Mr Rasheed added that since the NEP-2020 belongs to everyone with equal access, and equity, it will take the country on the path of becoming a vibrant knowledge hub of the world.

He pointed out that the new policy cohesively abides by the constitutional provisions and will generate capacity among socio-economically deprived communities including the religious and linguistic minorities to participate in and acquire benefits of education.

“A very important goal of the NEP-2020 is to increase the representation of minorities in educational institutions both at the school levels and higher education,” said Mr Rasheed.

He elaborated that various successful schemes will be systematically strengthened across the country and NEP is designed to encourage minority institutions and colleges.

“However, policies not always satisfy all sections of society. The doors are always open for discussions and improvements”, further said Mr Rasheed.

Presiding over the programme, AMU Vice Chancellor, Prof Tariq Mansoor said, “By and large NEP has been accepted all over the country after considerations of the widespread suggestions”.

“It is rare in democratic country to have a nationwide consensus. The National Education Policy has been introduced at the right time, to complement the process and vision of creating quality institutions, a culture of innovation, and a highly-skilled workforce”, added the Vice Chancellor.

Prof Mansoor pointed out that minorities have lagged behind in education because of a lack of good schools, poverty, social factors, customs, languages and geographical reasons. NEP is designed to focus on increasing the minority representation in school and higher education.

“The policy lays emphasis on socioeconomically disadvantaged groups, which includes all religious and linguistic minorities and it will not over-ride the constitutional provisions,” said the Vice Chancellor.

He further said that teaching and learning in the mother-tongue needs to be promoted, but the use of English language in education should not be discouraged.

Prof Mansoor also spoke on the importance of community participation in drafting policies, promotion of Urdu language, equal rights for religious and linguistic minorities and the majority community.

“A good policy should benefit the majority and minority communities equally,” he said.
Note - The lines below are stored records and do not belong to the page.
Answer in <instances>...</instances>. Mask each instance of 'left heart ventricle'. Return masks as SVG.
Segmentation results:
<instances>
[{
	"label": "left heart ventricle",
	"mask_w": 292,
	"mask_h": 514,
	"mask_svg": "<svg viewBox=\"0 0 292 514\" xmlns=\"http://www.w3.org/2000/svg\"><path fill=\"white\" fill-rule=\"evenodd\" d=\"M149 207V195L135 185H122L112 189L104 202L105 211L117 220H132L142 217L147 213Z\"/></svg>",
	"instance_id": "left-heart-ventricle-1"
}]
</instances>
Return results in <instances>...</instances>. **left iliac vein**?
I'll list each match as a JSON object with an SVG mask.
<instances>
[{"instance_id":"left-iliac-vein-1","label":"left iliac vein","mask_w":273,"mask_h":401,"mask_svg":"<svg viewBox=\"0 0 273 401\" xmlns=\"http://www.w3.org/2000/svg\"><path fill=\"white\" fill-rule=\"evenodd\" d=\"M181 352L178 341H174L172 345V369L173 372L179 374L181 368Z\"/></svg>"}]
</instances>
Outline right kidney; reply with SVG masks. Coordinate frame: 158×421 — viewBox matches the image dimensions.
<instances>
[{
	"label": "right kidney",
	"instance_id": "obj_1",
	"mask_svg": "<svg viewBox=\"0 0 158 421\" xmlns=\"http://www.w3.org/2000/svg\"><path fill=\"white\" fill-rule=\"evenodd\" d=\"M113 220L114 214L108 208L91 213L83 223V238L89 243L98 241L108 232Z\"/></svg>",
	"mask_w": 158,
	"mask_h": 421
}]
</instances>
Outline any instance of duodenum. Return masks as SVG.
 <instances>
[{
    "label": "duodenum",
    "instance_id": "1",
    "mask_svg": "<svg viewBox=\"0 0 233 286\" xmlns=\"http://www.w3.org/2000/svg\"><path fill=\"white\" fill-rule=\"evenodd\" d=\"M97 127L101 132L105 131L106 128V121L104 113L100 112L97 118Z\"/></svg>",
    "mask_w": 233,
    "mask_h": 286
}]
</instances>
Prof S K Singh (Former Vice Chancellor, Garhwal University, Ex-Dean, Faculty of Science, AMU) said that NEP-2020 is an inclusive policy that will bring a paradigm shift in India’s education.

“The policy has what India needs to dominate in the future decades of growth, and drive the education requirements of our young population. It will lay out a far-reaching vision to create learning environments that are multidisciplinary, that cater to a well-rounded education for all individuals with the immense potential to transform India’s human capital development”, he added.

Prof Singh pointed out that NEP has enough provision for minorities, but the exclusion of Urdu and Arabic in the policy should not be there. These languages should be included like the Classic Indian languages.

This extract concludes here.